[Task statement]: Repeat all of the data below word for word, keeping every line as it appears.

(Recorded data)

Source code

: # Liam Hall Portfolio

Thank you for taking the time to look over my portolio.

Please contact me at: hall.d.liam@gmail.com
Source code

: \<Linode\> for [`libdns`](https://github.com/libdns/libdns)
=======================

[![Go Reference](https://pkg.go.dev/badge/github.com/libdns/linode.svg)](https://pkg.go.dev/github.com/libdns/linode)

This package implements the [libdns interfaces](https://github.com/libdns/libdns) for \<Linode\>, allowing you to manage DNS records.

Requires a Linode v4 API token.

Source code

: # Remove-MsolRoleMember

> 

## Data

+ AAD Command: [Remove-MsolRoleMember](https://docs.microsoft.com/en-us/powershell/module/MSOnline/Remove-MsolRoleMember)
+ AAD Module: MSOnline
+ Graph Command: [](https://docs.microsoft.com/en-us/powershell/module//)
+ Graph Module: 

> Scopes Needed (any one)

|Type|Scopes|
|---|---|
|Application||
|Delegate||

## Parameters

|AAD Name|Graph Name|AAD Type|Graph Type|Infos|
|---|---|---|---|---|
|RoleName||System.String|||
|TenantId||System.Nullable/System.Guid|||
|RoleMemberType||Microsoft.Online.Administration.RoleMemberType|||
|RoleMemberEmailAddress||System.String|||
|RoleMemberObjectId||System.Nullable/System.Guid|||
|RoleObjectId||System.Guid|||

[Response below]:
Source code

: # Liam Hall Portfolio

Thank you for taking the time to look over my portolio.

Please contact me at: hall.d.liam@gmail.com
Source code

: \<Linode\> for [`libdns`](https://github.com/libdns/libdns)
=======================

[![Go Reference](https://pkg.go.dev/badge/github.com/libdns/linode.svg)](https://pkg.go.dev/github.com/libdns/linode)

This package implements the [libdns interfaces](https://github.com/libdns/libdns) for \<Linode\>, allowing you to manage DNS records.

Requires a Linode v4 API token.

Source code

: # Remove-MsolRoleMember

> 

## Data

+ AAD Command: [Remove-MsolRoleMember](https://docs.microsoft.com/en-us/powershell/module/MSOnline/Remove-MsolRoleMember)
+ AAD Module: MSOnline
+ Graph Command: [](https://docs.microsoft.com/en-us/powershell/module//)
+ Graph Module: 

> Scopes Needed (any one)

|Type|Scopes|
|---|---|
|Application||
|Delegate||

## Parameters

|AAD Name|Graph Name|AAD Type|Graph Type|Infos|
|---|---|---|---|---|
|RoleName||System.String|||
|TenantId||System.Nullable/System.Guid|||
|RoleMemberType||Microsoft.Online.Administration.RoleMemberType|||
|RoleMemberEmailAddress||System.String|||
|RoleMemberObjectId||System.Nullable/System.Guid|||
|RoleObjectId||System.Guid|||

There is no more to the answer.